TASK-010 — Connection pool configuration

Branch: feat/connection-pool-config

Problem: Pingora's connection pool settings (pool size, idle timeout, connection timeout) are not exposed in the config.

Work items:

  • Add ConnectionPoolConfig to ServerConfig:
    server:
      connection_pool:
        max_idle: 128
        idle_timeout_secs: 60
        connect_timeout_secs: 10
  • Wire these values into Pingora's HttpPeer options in both LbProxy and GatewayProxy
  • Document in GUIDE.md

TASK-011 — Observability: structured request logging

Branch: feat/structured-logging

Problem: There is no per-request logging.
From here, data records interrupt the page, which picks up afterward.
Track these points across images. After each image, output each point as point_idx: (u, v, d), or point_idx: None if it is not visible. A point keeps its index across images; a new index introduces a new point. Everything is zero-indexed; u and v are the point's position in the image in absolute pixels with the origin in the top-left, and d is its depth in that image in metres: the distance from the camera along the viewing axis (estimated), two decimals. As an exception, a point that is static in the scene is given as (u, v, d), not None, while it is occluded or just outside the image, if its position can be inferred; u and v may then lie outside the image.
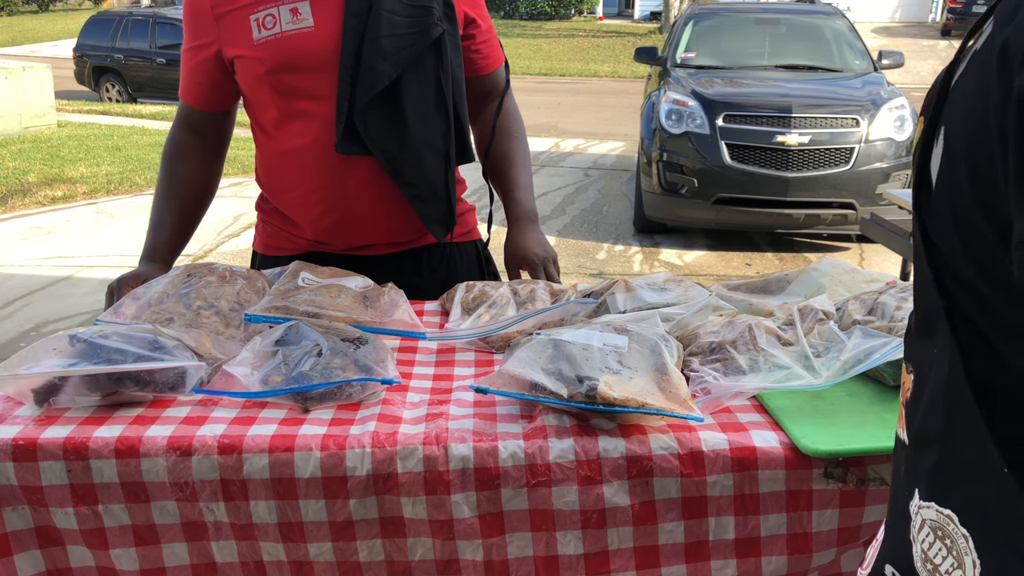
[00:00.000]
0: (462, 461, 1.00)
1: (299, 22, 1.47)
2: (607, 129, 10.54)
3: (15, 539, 1.03)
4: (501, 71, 1.73)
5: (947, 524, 0.55)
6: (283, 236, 1.65)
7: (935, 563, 0.56)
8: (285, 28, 1.46)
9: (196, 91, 1.60)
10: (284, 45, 1.47)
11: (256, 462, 1.00)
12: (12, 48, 20.60)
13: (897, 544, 0.62)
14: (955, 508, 0.55)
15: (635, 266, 5.55)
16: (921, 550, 0.58)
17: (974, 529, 0.53)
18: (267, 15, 1.47)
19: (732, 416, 1.09)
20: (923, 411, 0.59)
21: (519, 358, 1.08)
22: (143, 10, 14.24)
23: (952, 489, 0.56)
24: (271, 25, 1.47)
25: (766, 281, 1.46)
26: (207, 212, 1.68)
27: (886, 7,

Debugging a live proxy means guessing which upstream received a request and why.

Work items:

  • Implement logging_filter in both LbProxy and GatewayProxy to emit a structured log line per request:
    INFO request path=/users method=GET upstream=users_server server=127.0.0.1:3001 status=200 duration_ms=3
    
  • Include a request ID (generate a UUID in new_ctx and propagate via the CTX type)
  • Forward the request ID downstream as X-Request-Id header
  • Log upstream errors with WARN level including the error type from ProxyError

Tracking

Task Branch Status
TASK-001 feat/gateway-upstream-lb Open
TASK-002 feat/request-timeouts Open
TASK-003 feat/control-api-auth Open
TASK-004 fix/strip-prefix-unwrap Open
TASK-005 feat/middleware-engine Open
TASK-006 feat/tls-termination Open
TASK-007 feat/prometheus-metrics Open
TASK-008 fix/health-check-task Open
TASK-009 feat/hot-reload Open
TASK-010 feat/connection-pool-config Open
TASK-011 feat/structured-logging Open